PROVIDED MATERIAL:
========
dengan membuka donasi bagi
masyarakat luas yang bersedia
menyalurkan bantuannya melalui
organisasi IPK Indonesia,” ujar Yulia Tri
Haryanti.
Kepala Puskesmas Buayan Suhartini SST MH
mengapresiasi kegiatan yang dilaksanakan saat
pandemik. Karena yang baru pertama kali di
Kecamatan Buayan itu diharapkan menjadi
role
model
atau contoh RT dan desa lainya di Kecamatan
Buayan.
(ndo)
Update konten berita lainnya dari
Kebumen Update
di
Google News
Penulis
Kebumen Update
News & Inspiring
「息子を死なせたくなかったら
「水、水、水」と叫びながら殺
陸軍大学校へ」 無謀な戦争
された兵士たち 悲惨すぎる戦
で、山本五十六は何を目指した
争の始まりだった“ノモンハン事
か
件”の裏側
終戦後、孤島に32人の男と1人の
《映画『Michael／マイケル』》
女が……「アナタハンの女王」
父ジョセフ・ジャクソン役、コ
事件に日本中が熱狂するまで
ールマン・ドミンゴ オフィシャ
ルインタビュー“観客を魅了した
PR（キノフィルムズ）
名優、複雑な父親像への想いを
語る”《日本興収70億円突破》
========
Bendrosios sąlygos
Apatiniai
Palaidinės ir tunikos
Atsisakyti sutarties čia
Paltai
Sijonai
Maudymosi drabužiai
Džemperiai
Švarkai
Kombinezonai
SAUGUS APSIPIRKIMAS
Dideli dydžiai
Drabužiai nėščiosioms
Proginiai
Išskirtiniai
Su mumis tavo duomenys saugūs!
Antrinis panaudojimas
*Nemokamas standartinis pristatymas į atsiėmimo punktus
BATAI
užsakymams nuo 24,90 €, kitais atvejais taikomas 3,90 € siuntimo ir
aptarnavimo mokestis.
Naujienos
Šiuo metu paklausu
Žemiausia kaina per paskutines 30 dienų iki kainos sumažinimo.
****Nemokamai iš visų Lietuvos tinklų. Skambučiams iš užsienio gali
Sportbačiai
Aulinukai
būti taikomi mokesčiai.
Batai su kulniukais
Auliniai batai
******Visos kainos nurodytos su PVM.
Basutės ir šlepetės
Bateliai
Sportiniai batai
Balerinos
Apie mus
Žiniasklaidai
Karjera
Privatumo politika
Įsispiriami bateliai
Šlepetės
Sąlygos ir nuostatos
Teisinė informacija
========
YOUR INSTRUCTIONS: Restate word for word the entries above from the line with "aptarnavimo mokestis." through the line with "Teisinė informacija", inclusive, leaving out everything else.

RESPONSE AREA:
aptarnavimo mokestis.
Naujienos
Šiuo metu paklausu
Žemiausia kaina per paskutines 30 dienų iki kainos sumažinimo.
****Nemokamai iš visų Lietuvos tinklų. Skambučiams iš užsienio gali
Sportbačiai
Aulinukai
būti taikomi mokesčiai.
Batai su kulniukais
Auliniai batai
******Visos kainos nurodytos su PVM.
Basutės ir šlepetės
Bateliai
Sportiniai batai
Balerinos
Apie mus
Žiniasklaidai
Karjera
Privatumo politika
Įsispiriami bateliai
Šlepetės
Sąlygos ir nuostatos
Teisinė informacija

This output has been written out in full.